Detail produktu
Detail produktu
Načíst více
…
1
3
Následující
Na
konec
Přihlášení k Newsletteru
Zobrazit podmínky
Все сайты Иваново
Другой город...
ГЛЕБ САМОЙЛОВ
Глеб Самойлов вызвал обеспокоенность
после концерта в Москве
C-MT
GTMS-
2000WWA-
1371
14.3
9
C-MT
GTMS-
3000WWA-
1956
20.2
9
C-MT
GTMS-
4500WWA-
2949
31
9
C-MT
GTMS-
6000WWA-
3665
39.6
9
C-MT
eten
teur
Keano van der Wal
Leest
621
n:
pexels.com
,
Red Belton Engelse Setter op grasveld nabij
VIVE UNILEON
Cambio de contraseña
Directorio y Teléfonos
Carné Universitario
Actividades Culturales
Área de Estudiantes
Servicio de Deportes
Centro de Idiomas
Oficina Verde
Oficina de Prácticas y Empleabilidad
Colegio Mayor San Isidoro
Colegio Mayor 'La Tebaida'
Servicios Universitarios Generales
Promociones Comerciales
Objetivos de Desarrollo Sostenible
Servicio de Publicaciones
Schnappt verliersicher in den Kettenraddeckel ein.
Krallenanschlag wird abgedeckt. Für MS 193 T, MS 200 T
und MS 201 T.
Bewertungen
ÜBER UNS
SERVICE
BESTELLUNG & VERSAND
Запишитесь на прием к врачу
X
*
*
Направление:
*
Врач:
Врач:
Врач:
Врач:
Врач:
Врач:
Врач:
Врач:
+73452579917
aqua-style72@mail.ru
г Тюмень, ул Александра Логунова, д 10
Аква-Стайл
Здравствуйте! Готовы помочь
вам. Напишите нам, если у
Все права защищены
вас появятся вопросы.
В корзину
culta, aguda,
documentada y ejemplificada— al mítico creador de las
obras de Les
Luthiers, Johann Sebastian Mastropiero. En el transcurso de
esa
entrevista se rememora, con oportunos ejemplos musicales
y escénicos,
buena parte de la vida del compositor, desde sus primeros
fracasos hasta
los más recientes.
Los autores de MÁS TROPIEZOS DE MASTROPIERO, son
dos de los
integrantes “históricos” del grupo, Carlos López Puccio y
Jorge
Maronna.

- [Exercise objective]:
Each line of the material that has the word "Colegio" belongs in the answer.

- [Response to the exercise]:
Colegio Mayor San Isidoro
Colegio Mayor 'La Tebaida'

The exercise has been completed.